Remember your sample size calculations are tied to your minimal detectable effect. The smaller the effect the larger the sample size and the longer the test.
16. Not analysing your test results in analytics
Hands up who still uses there testing tool of choice for analyses. If you do then put your hand down and listen up.
STOP IT. NOW.
It’s like using your phones GPS to navigate at sea. Sure they do the rough same job as a proper maritime navigation system.
The difference could be either ending up on a sandbank waiting for high tide or cruising to a deserted island for a picnic.
In your testing tool you can see everyone who was part of the test. So let’s say your test targeted a below the fold feature on the homepage. You targeted the test on the homepage and see users who clicked the CTA in the feature was flat.
However you check in analytics and segment for users that saw the element and see there was a massive spike for your variant.
That’s the difference.
17. Not taking into account ITP
If you don’t know what this is go read this I’ll wait.
Right so now you know or if you don’t know its bad news for AB testing. AB Testing relies on cookies for client side testing.
If your cookies are getting periodically wiped every few days then users could see multiple different versions of an experiment during the testing period.
In which case we need to think about session based conversions
18. Extrapolating test results from one market to another
So you have a multination Ecom site you run a test on the checkout to change let’s say default payment options and it’s a resounding success.
Roll out world wide right. Not so easy each market has very different customer expectations for example in India default payment tends to be payment on delivery of goods or services. What you need to do is to find what’s optimal in each market.
Now not all markets will have enough traffic to test a fairly small change like this so you might have to run 3/4 checkout tests and then roll them up together.
My top tip would be look at the biggest Ecom provider in each country you sell in and use them as a benchmark.
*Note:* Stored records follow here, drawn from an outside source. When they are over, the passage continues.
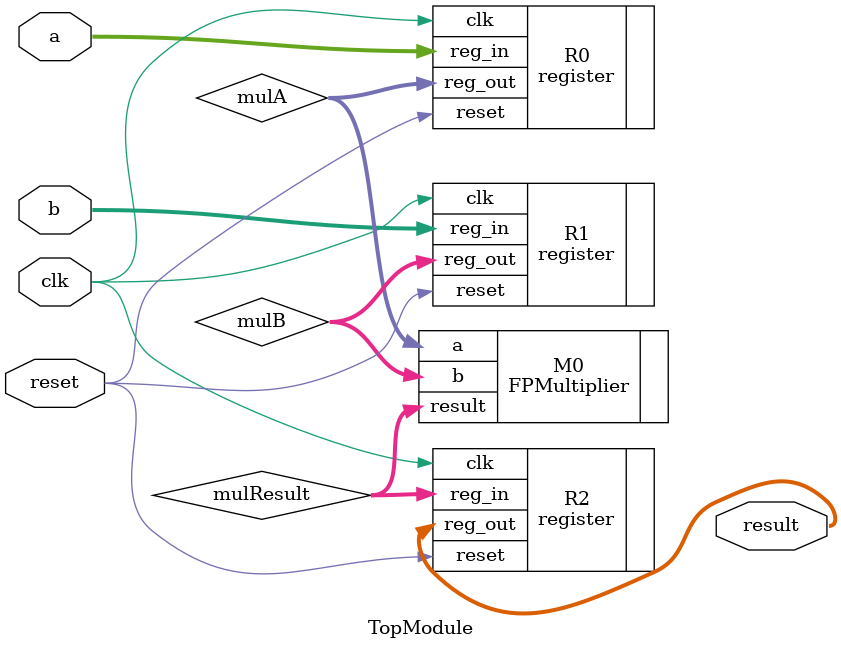
<source format=v>
module TopModule (
    input wire clk,
    input wire [31:0] a,
    input wire [31:0] b,
    input  wire reset ,
    output wire [31:0] result
);
wire [31:0] mulA;
wire [31:0] mulB;
wire [31:0] mulResult;

register #(.N(32)) R0(.clk(clk),.reset(reset),.reg_in(a),.reg_out(mulA));
register #(.N(32)) R1(.clk(clk),.reset(reset),.reg_in(b),.reg_out(mulB));


FPMultiplier M0(.a(mulA),.b(mulB),.result(mulResult));

register #(.N(32)) R2(.clk(clk),.reset(reset),.reg_in(mulResult),.reg_out(result));
    
endmodule

// floating point multiplier top module
</source>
Now not all competitors will be optimizing but if an Amazon or other large market player is not I would be surprised.
19. Not having a documented process
So you start a new role and find dozens of tests live with no documentation as to what the test is, what it is meant to be doing and when its meant to end. Fun times.
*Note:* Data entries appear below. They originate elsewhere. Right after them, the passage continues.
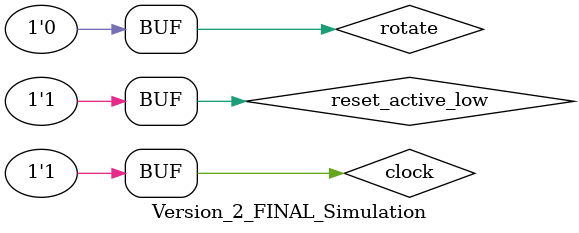
<source format=sv>
`timescale 1ns / 1ns

module Version_2_FINAL_Simulation ();

logic clock, reset_active_low, rotate, lcd_rw, lcd_en, lcd_rs, lcd_on; logic [3:0] lcd_data; logic [3:0] unused_pins;

parameter CLOCK_HALF_PERIOD = 10; parameter RESET_DELAY_PERIOD = 25; parameter DELAY_PERIOD = 50_000_000;

Version_2_FINAL simulation (.clock (clock), .reset_active_low (reset_active_low), .rotate (rotate), .lcd_data (lcd_data), .lcd_rw (lcd_rw), .lcd_en (lcd_en), .lcd_rs (lcd_rs), 
.lcd_on (lcd_on), .unused_pins (unused_pins));

always 
begin
clock = 1'b0;
#CLOCK_HALF_PERIOD;
clock = 1'b1;
#CLOCK_HALF_PERIOD;
end

initial
begin
reset_active_low = 1'b0;
#RESET_DELAY_PERIOD;
reset_active_low = 1'b1;
end

initial
begin
rotate = 1'b1;
#DELAY_PERIOD;
rotate = 1'b0;
end

endmodule


</source>
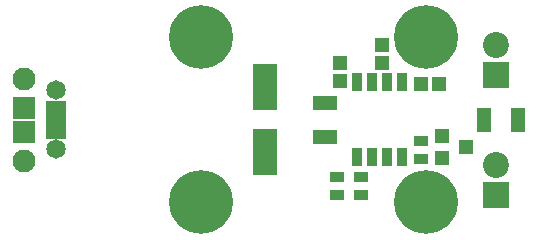
<source format=gbr>
G04 #@! TF.FileFunction,Soldermask,Top*
%FSLAX46Y46*%
G04 Gerber Fmt 4.6, Leading zero omitted, Abs format (unit mm)*
G04 Created by KiCad (PCBNEW 4.0.7) date 01/10/18 16:30:40*
%MOMM*%
%LPD*%
G01*
G04 APERTURE LIST*
%ADD10C,0.150000*%
%ADD11R,1.300000X1.200000*%
%ADD12R,2.100000X1.300000*%
%ADD13R,1.300000X2.100000*%
%ADD14R,1.300000X0.900000*%
%ADD15R,2.200000X2.200000*%
%ADD16C,2.200000*%
%ADD17R,2.000200X3.999200*%
%ADD18R,1.200000X1.150000*%
%ADD19R,1.150000X1.200000*%
%ADD20R,1.950000X1.900000*%
%ADD21C,1.950000*%
%ADD22R,1.750000X0.800000*%
%ADD23C,1.650000*%
%ADD24R,0.908000X1.543000*%
%ADD25C,5.400000*%
G04 APERTURE END LIST*
D10*
D11*
X71898000Y-47056000D03*
X71898000Y-48956000D03*
X73898000Y-48006000D03*
D12*
X61976000Y-44270000D03*
X61976000Y-47170000D03*
D13*
X78285000Y-45720000D03*
X75385000Y-45720000D03*
D14*
X70104000Y-49010000D03*
X70104000Y-47510000D03*
D15*
X76454000Y-52070000D03*
D16*
X76454000Y-49530000D03*
D17*
X56896000Y-42969200D03*
X56896000Y-48470800D03*
D18*
X71616000Y-42672000D03*
X70116000Y-42672000D03*
D19*
X66802000Y-39382000D03*
X66802000Y-40882000D03*
X63246000Y-40906000D03*
X63246000Y-42406000D03*
D15*
X76454000Y-41910000D03*
D16*
X76454000Y-39370000D03*
D20*
X36502000Y-46720000D03*
X36502000Y-44720000D03*
D21*
X36502000Y-42220000D03*
D22*
X39177000Y-45070000D03*
X39177000Y-44420000D03*
X39177000Y-45720000D03*
X39177000Y-46370000D03*
X39177000Y-47020000D03*
D23*
X39177000Y-48220000D03*
X39177000Y-43220000D03*
D21*
X36502000Y-49220000D03*
D14*
X62992000Y-50558000D03*
X62992000Y-52058000D03*
X65024000Y-50558000D03*
X65024000Y-52058000D03*
D24*
X64643000Y-42545000D03*
X65913000Y-42545000D03*
X67183000Y-42545000D03*
X68453000Y-42545000D03*
X68453000Y-48895000D03*
X67183000Y-48895000D03*
X65913000Y-48895000D03*
X64643000Y-48895000D03*
D25*
X51435000Y-38735000D03*
X51435000Y-52705000D03*
X70485000Y-38735000D03*
X70485000Y-52705000D03*
M02*

</source>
This usually happens for one of two reasons. There is not a documented process or people are not following the process.
By documenting a process and having it somewhere everyone can see it and everyone can be made to follow it. No process no test, simple.
20. Have the person who suggested the test analyse the test
This falls under cognitive bias, we all suffer from confirmation bias. We all want to find evidence that proves we are right and can easily ignore what proves we are wrong.
So when you can segment a test result a dozen different ways it becomes very easy to find a segment that is statistically significant.